Él se encogió de hombros. Su mirada seguía perdida en el piso.

—Y no los puedo controlar —concluyó—. Es demasiado para mí.

Ella suspiró.

—Aza, mamá estuvo mil años echándose una siesta, y recién después de eso se puso las pilas. Creo que los errores de ella son peores que los tuyos. Estás aprendiendo. Es normal. ¿Hablaste con Dijon o con los demás?

Él negó con la cabeza. Daraley sabía que algo de orgullo le quedaba para no hablar el tema con sus hermanos Dioses, pero si le estaba afectando demasiado no debería callar.

—Tranquilo, ¿sí? Podrás con esto —le dijo, con la voz fallando. Malditos cólicos.

Azafrah la miró por primera vez desde que llegó. Luego sus ojos se fijaron en el león de peluche.

—¿Estás bien?

—Bien, lo de todos los meses.

—Déjamelo a mí. La magia curativa es la más se me da, con eso me mantengo de pie.
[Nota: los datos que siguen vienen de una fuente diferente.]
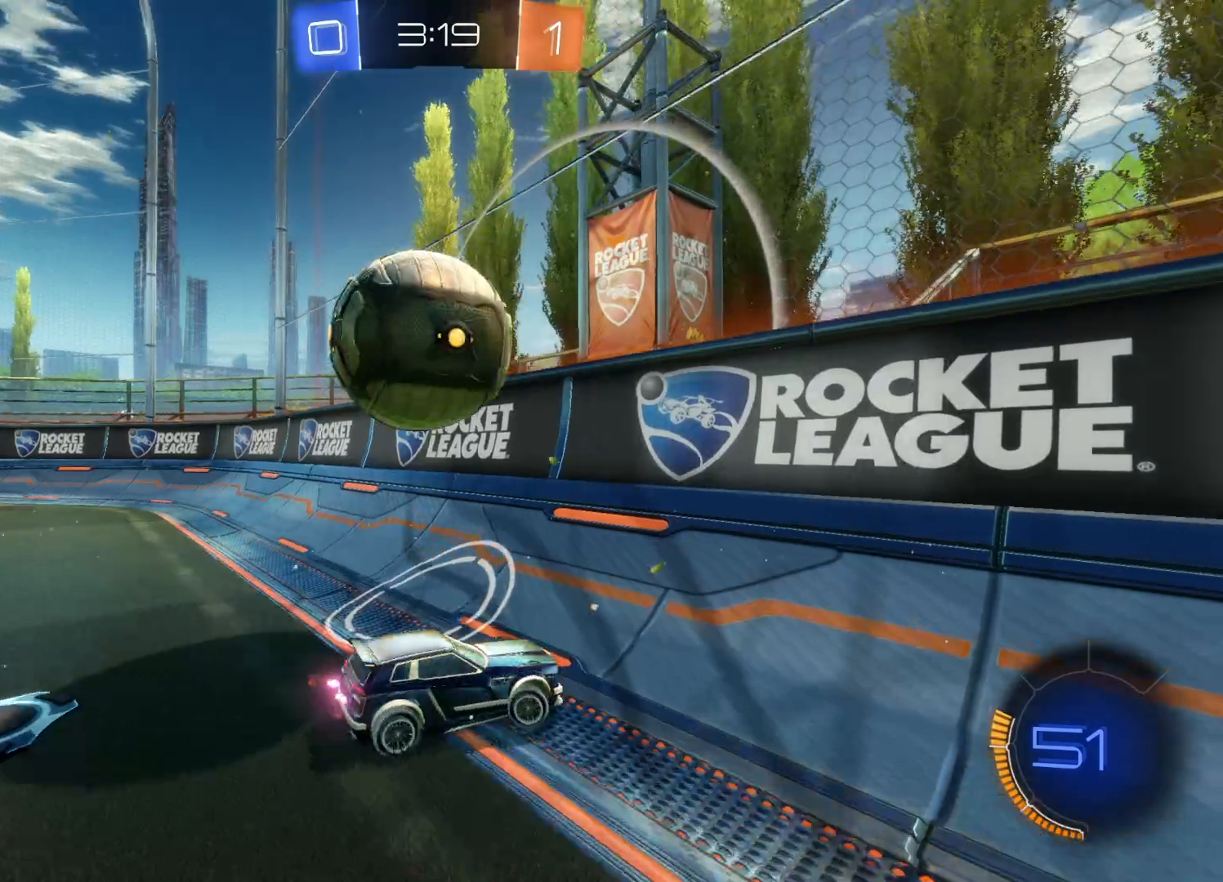
{"buttons": ["L1", "R2"], "left_stick": "down-right", "right_stick": "center", "events": [[66, "left_stick", "left"], [250, "left_stick", "down-right"], [416, "L1", "down"]]}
Estiró el brazo para tocarla, pero Daraley lo tomó por la muñeca.

—¿Estás loco? No.

—Estás dolorida, vamos. Sólo andas con el Señor Melena si de verdad te duele algo.

Se sintió avergonzada de que él recordara esos tontos detalles. Él aprovechó su bochorno para quitarle el peluche y colocar su mano en su panza, a lo que ella se retorció para zafarse. Riendo por la pataleta de su amiga, la empujó contra el colchón y la sujetó con ambas manos. En un segundo, ya le había aliviado cualquier dolor que tuviera.

—¡Azafrah!

El muchacho se echó a su lado riendo por primera vez en muchos días. Ella se le quedó mirando, aliviada de verlo al fin mejor. Aunque seguía con ojeras y las mejillas delgadas. Le había dicho que usaba la magia para mantenerse de pie. De seguro estaba muy cansado, usar demasiada magia agotaba, su padre vivía con jaqueca cuando era Ancestro.

—Deberías descansar más —le murmuró. Su rostro estaba cerca del suyo, ambos compartiendo la almohada—. Te hará mal vivir de magia, Aza.

—Lo sé —dijo él, girándose hacia ella, con la espalda contra la pared.

Daraley podía sentir la respiración de su amigo en su rostro. Sus rodillas se tocaban.

—Descansa.

Él ya se había dormido.

Dana subió las escaleras con la bandeja de té que había preparado a Daraley y unas galletitas de anís que Mey le había enseñado a hacer. Esperaba que pudiera aliviarle un poco el dolor y que lograra conciliar el sueño.

Empujó la puerta del dormitorio de la muchacha con el pie y cuando la luz del pasillo invadió el cuarto, encontró a Azafrah abrazado a Daraley, con la mejilla pegada a su cuello. Lucía tan cansado como la última vez que lo había visto. Su hija, en cambio, dormía con una pierna sobre el muchacho. El Señor Melena estaba tirado en el suelo.

Dana sonrió. Volvería más tarde con té para ambos.